┏━━

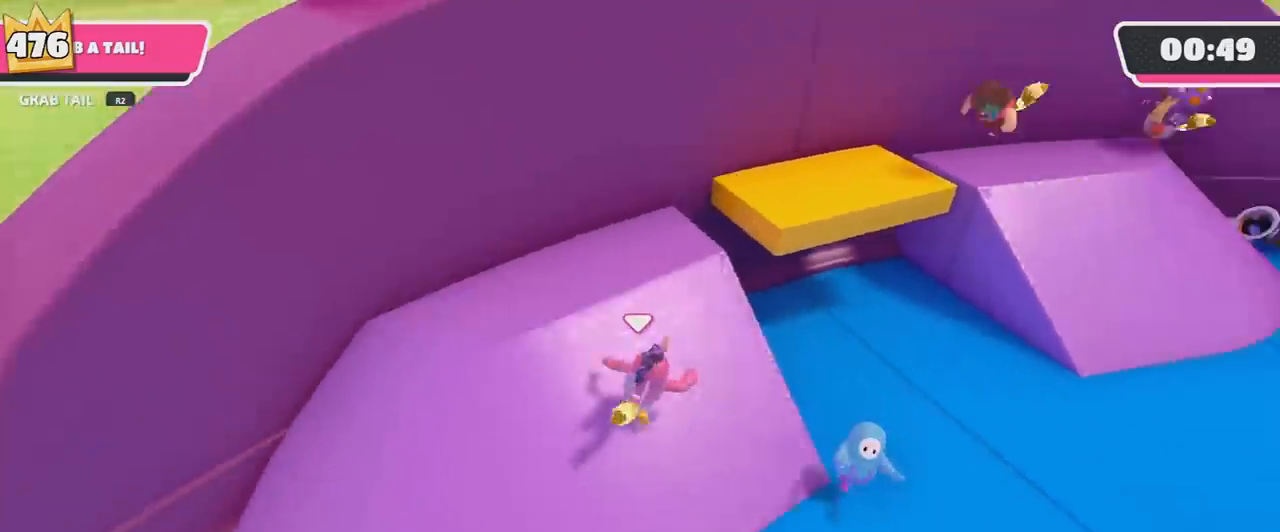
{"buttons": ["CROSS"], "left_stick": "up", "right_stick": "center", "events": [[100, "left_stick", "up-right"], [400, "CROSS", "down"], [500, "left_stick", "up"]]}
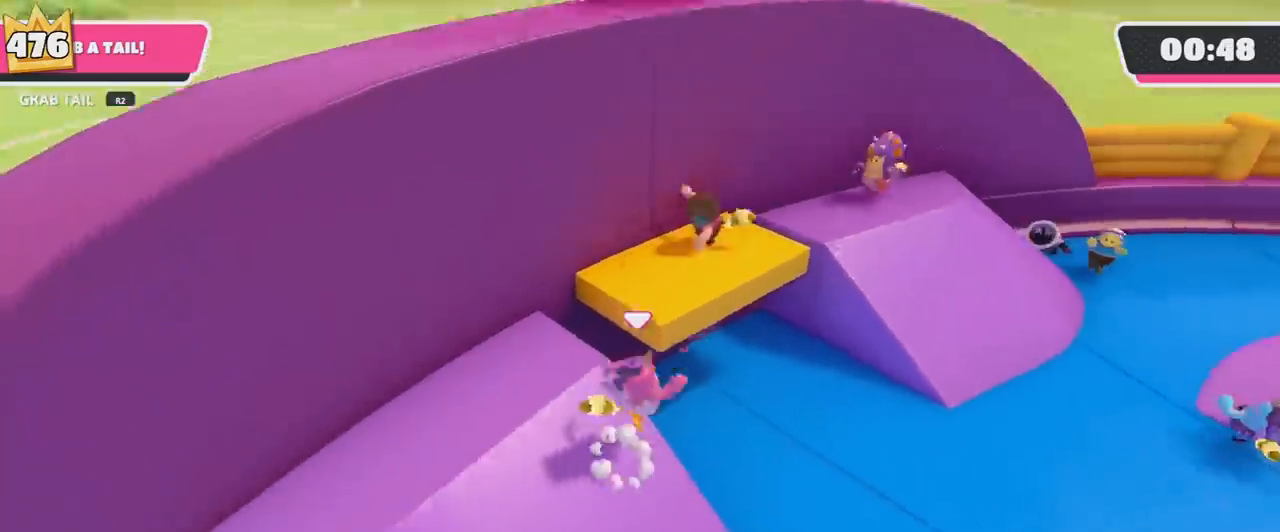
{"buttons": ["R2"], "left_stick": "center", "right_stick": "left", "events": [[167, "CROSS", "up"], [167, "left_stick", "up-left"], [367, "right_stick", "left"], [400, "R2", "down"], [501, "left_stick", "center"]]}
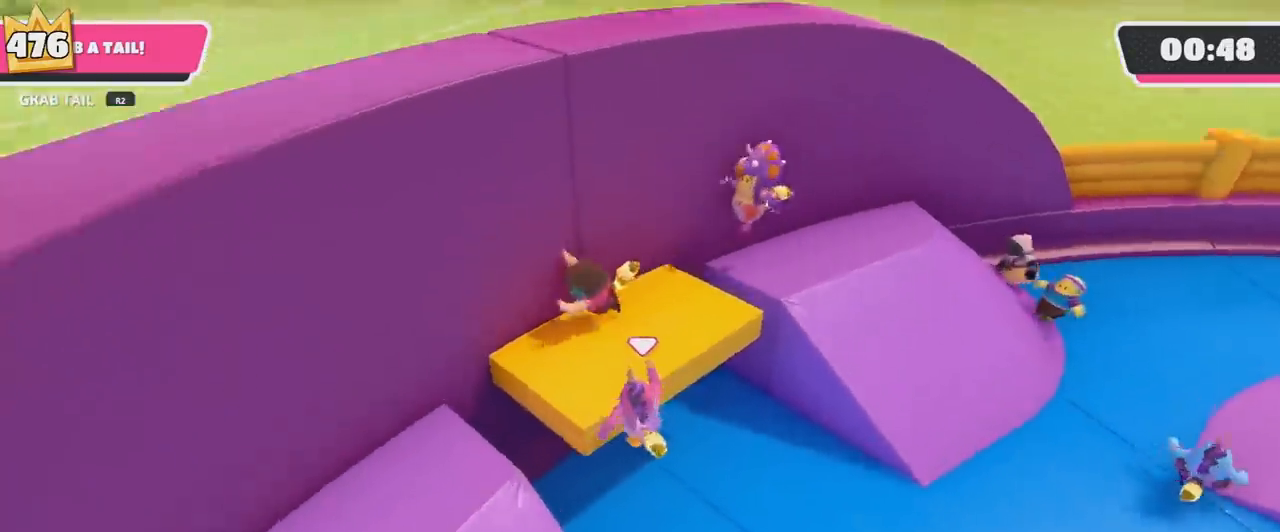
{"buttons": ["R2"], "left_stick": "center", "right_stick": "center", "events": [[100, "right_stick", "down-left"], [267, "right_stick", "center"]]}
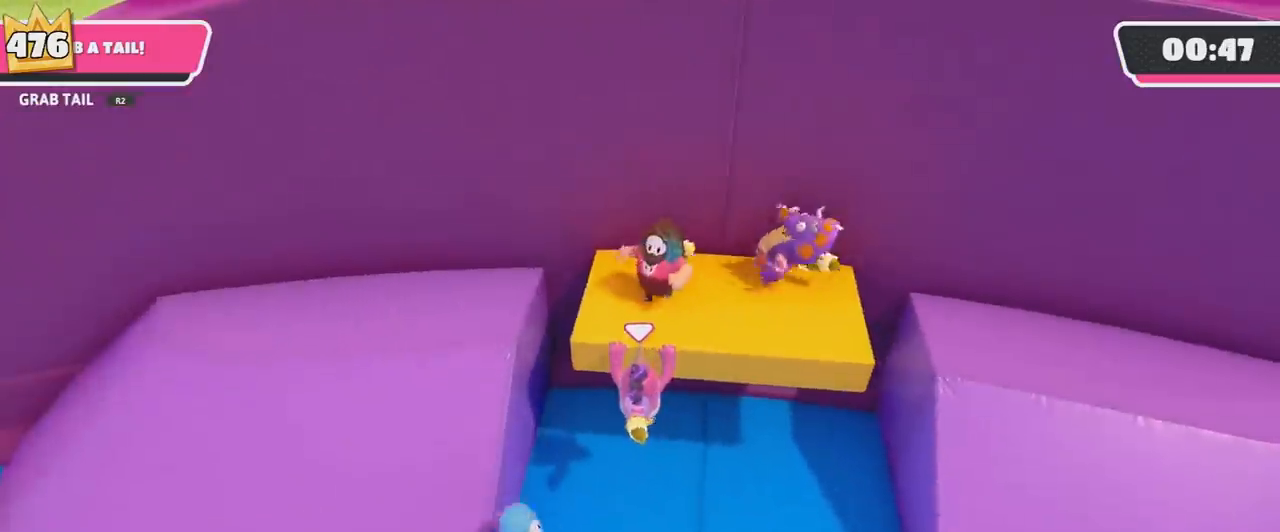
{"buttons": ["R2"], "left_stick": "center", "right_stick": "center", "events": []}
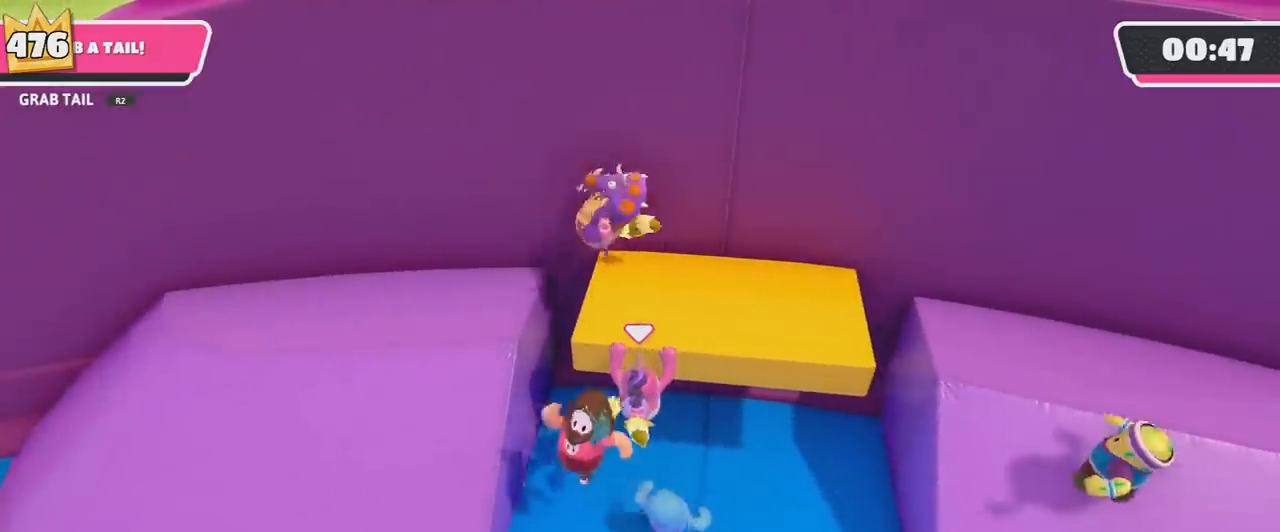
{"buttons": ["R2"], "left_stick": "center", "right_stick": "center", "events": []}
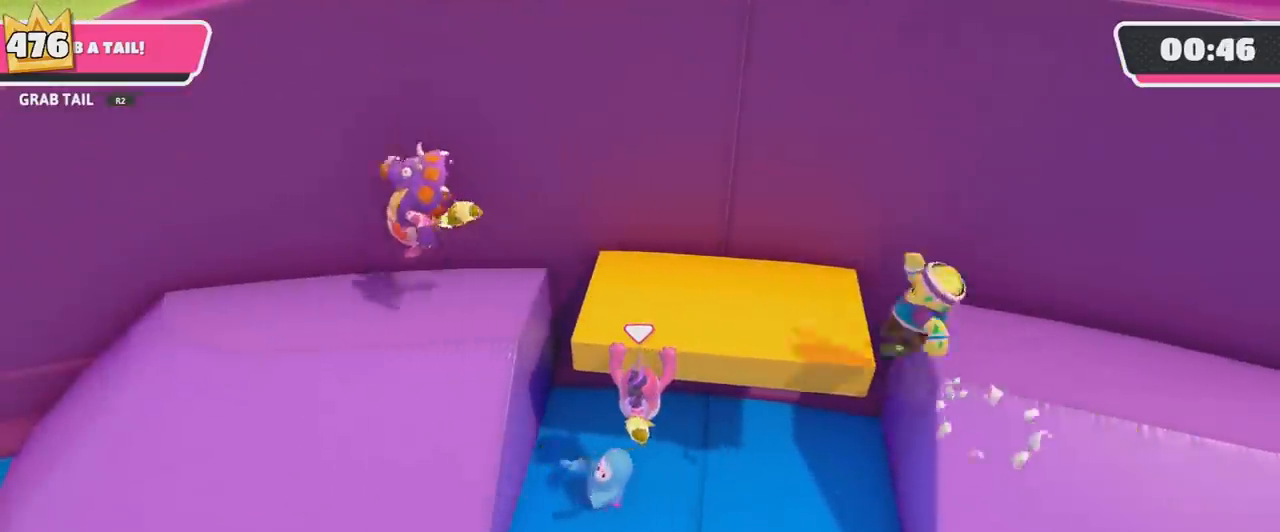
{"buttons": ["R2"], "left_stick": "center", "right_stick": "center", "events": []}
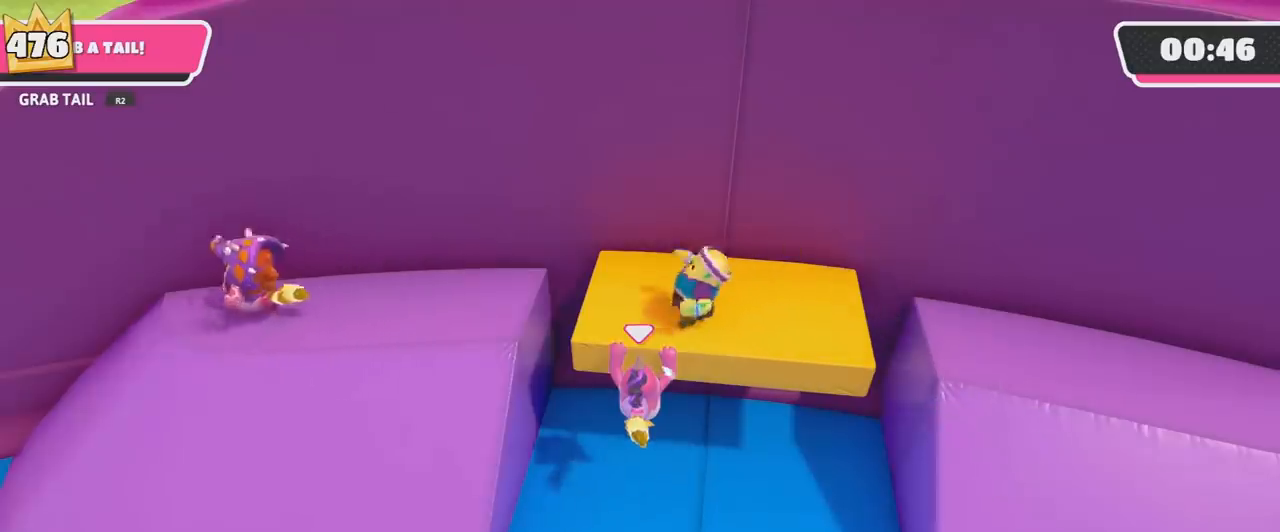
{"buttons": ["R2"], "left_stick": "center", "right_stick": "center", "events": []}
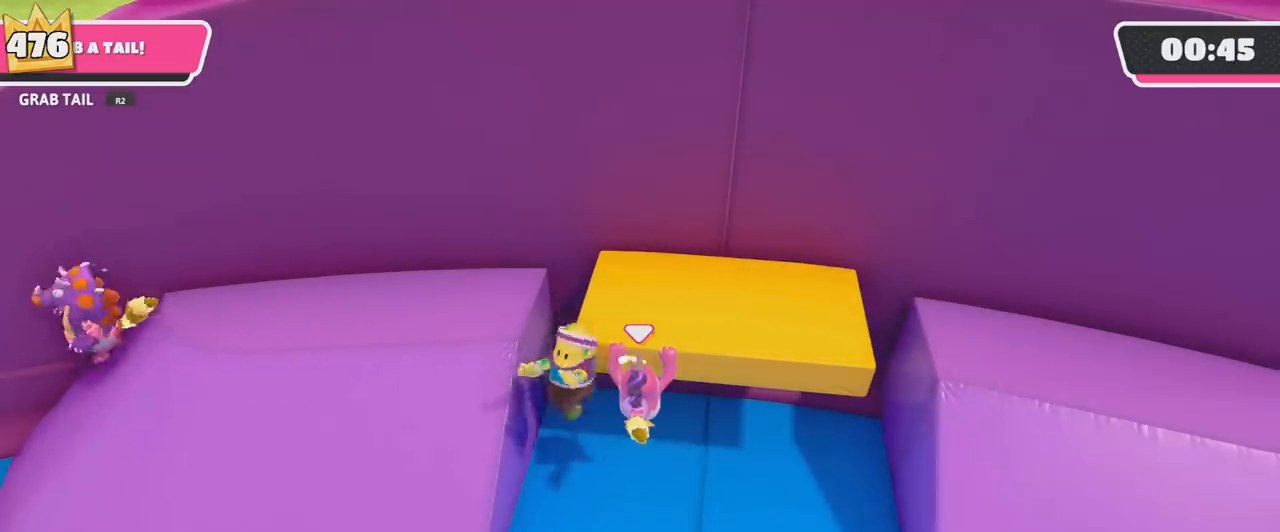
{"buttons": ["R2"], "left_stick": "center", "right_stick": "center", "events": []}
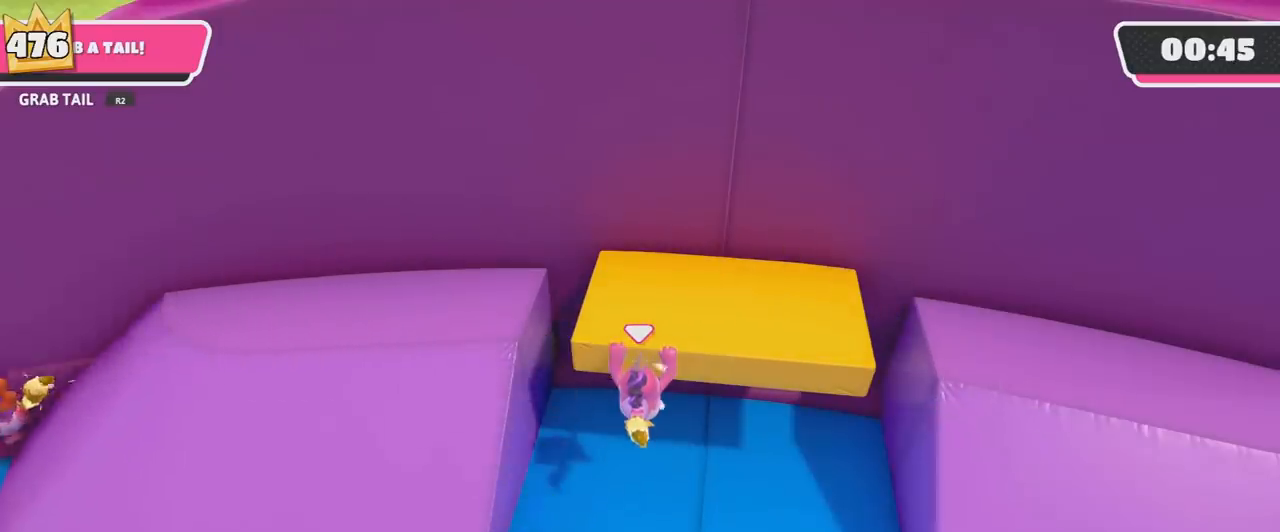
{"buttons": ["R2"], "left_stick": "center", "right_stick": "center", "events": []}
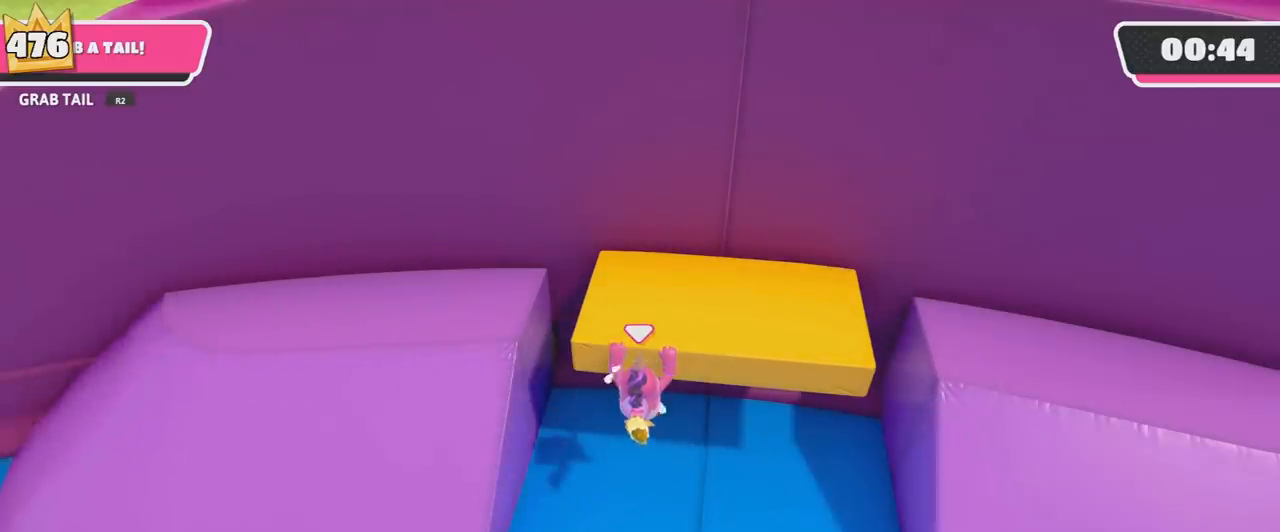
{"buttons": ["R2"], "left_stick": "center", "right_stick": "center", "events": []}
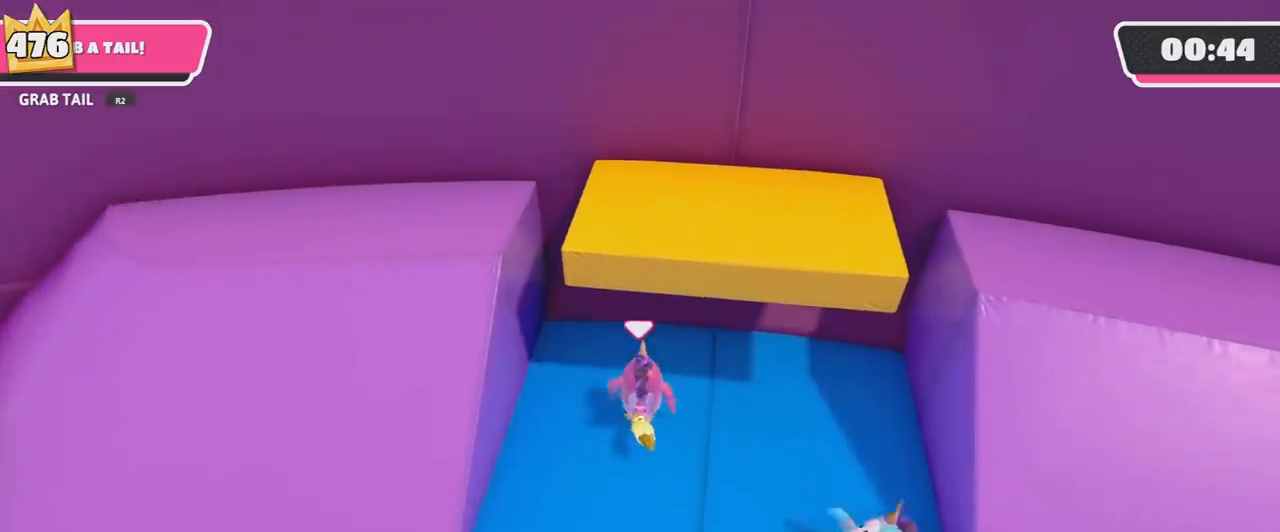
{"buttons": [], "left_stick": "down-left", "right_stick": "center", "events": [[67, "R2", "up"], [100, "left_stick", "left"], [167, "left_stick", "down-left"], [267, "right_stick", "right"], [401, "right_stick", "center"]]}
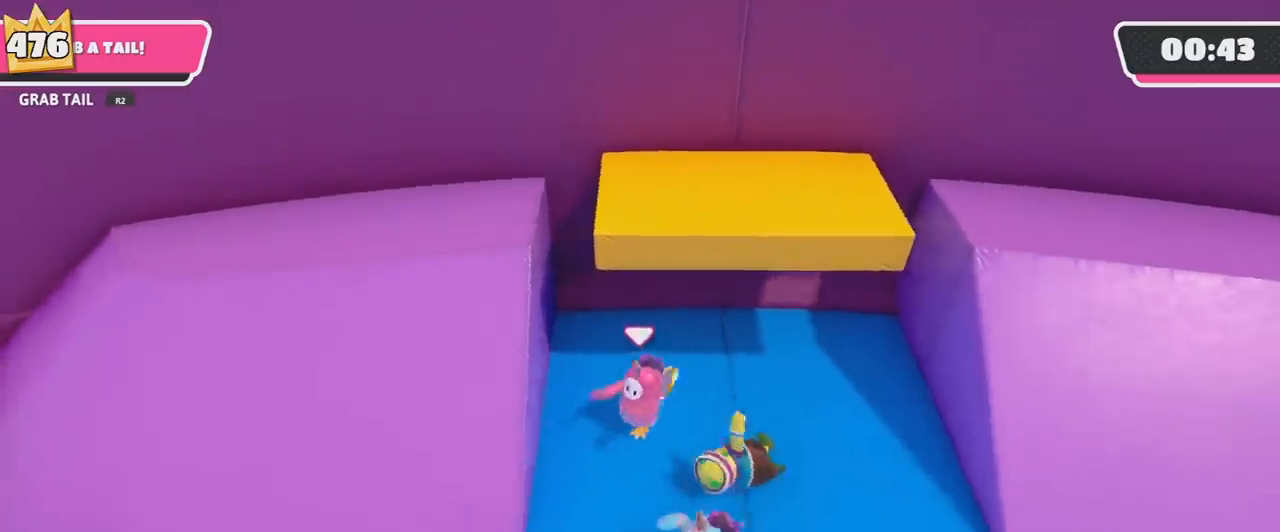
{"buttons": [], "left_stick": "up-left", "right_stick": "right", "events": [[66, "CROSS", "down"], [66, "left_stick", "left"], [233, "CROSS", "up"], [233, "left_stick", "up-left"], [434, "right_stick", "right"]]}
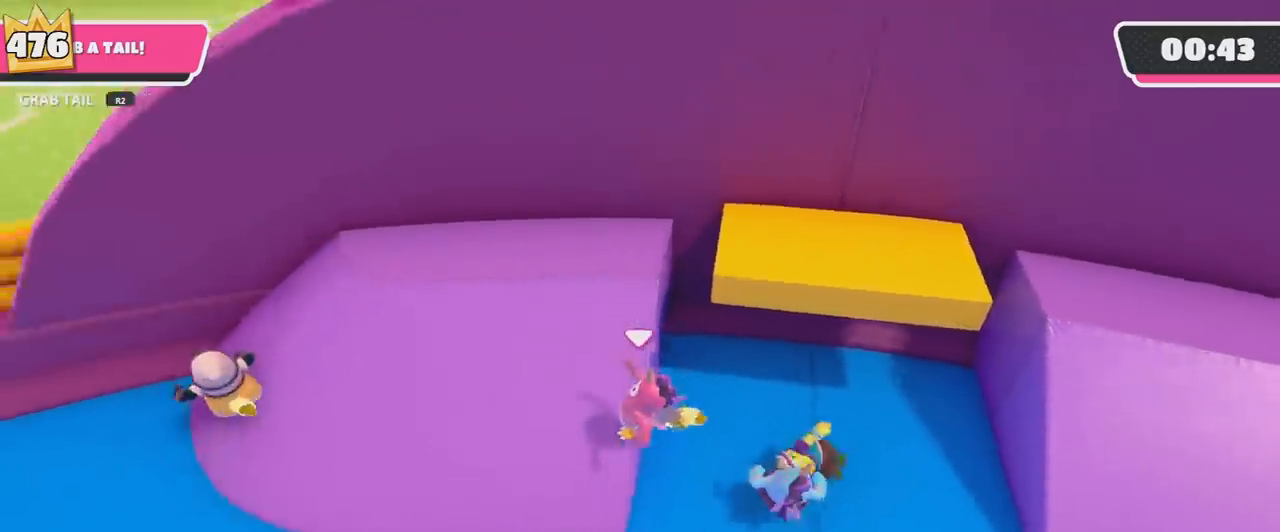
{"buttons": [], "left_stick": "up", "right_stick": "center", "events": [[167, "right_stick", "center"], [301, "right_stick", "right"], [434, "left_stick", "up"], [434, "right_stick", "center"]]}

┗━━

Copy all lines of the preceding data that hold the word "CROSS".

{"buttons": ["CROSS"], "left_stick": "up", "right_stick": "center", "events": [[100, "left_stick", "up-right"], [400, "CROSS", "down"], [500, "left_stick", "up"]]}
{"buttons": ["R2"], "left_stick": "center", "right_stick": "left", "events": [[167, "CROSS", "up"], [167, "left_stick", "up-left"], [367, "right_stick", "left"], [400, "R2", "down"], [501, "left_stick", "center"]]}
{"buttons": [], "left_stick": "up-left", "right_stick": "right", "events": [[66, "CROSS", "down"], [66, "left_stick", "left"], [233, "CROSS", "up"], [233, "left_stick", "up-left"], [434, "right_stick", "right"]]}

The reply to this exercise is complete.